*What to do:* Could you write out every line of text in the rows below, word for word, leaving out the pictures?

*Dataset records:*
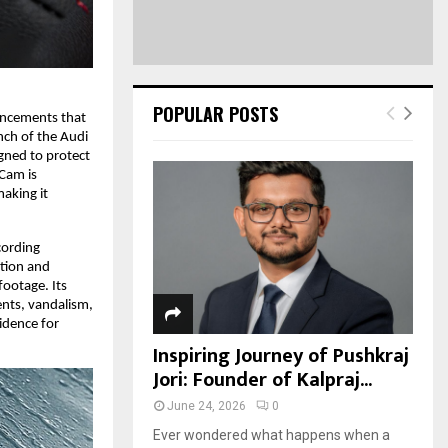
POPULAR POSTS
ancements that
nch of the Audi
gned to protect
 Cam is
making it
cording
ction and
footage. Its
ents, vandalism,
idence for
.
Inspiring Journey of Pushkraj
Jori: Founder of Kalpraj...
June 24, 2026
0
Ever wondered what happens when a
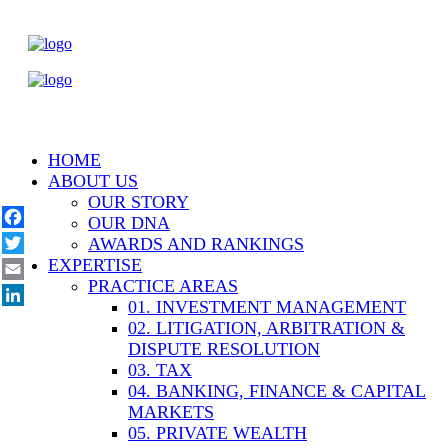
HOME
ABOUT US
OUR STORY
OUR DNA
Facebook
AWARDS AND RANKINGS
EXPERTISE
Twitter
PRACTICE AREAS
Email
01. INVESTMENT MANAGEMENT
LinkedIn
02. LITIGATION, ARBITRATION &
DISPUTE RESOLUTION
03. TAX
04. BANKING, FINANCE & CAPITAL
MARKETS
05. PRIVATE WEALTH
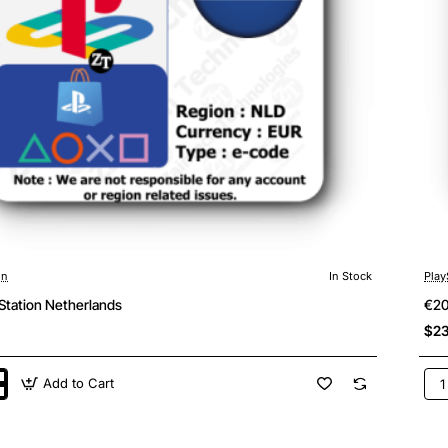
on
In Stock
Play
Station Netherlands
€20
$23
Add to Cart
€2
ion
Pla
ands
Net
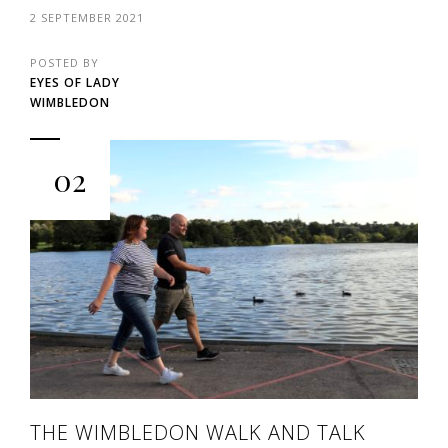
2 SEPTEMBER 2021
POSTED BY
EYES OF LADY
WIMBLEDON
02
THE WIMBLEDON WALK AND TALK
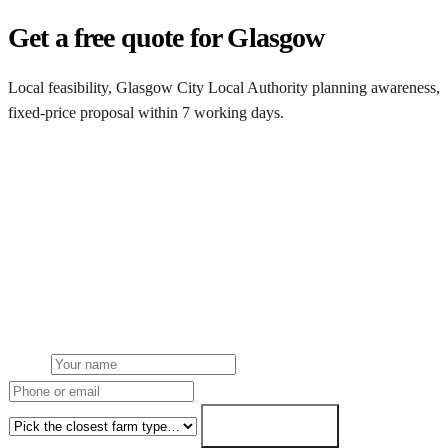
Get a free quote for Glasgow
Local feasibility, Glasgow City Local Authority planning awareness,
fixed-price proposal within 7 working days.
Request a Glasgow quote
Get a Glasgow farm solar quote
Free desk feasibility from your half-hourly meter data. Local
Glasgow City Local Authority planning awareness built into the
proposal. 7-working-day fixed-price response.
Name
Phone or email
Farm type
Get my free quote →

*Output for this exercise:*
POPULAR POSTS
ancements that
nch of the Audi
gned to protect
 Cam is
making it
cording
ction and
footage. Its
ents, vandalism,
idence for
.
Inspiring Journey of Pushkraj
Jori: Founder of Kalpraj...
June 24, 2026
0
Ever wondered what happens when a
HOME
ABOUT US
OUR STORY
OUR DNA
Facebook
AWARDS AND RANKINGS
EXPERTISE
Twitter
PRACTICE AREAS
Email
01. INVESTMENT MANAGEMENT
LinkedIn
02. LITIGATION, ARBITRATION &
DISPUTE RESOLUTION
03. TAX
04. BANKING, FINANCE & CAPITAL
MARKETS
05. PRIVATE WEALTH
on
In Stock
Play
Station Netherlands
€20
$23
Add to Cart
€2
ion
Pla
ands
Net
2 SEPTEMBER 2021
POSTED BY
EYES OF LADY
WIMBLEDON
02
THE WIMBLEDON WALK AND TALK
Get a free quote for Glasgow
Local feasibility, Glasgow City Local Authority planning awareness,
fixed-price proposal within 7 working days.
Request a Glasgow quote
Get a Glasgow farm solar quote
Free desk feasibility from your half-hourly meter data. Local
Glasgow City Local Authority planning awareness built into the
proposal. 7-working-day fixed-price response.
Name
Phone or email
Farm type
Get my free quote →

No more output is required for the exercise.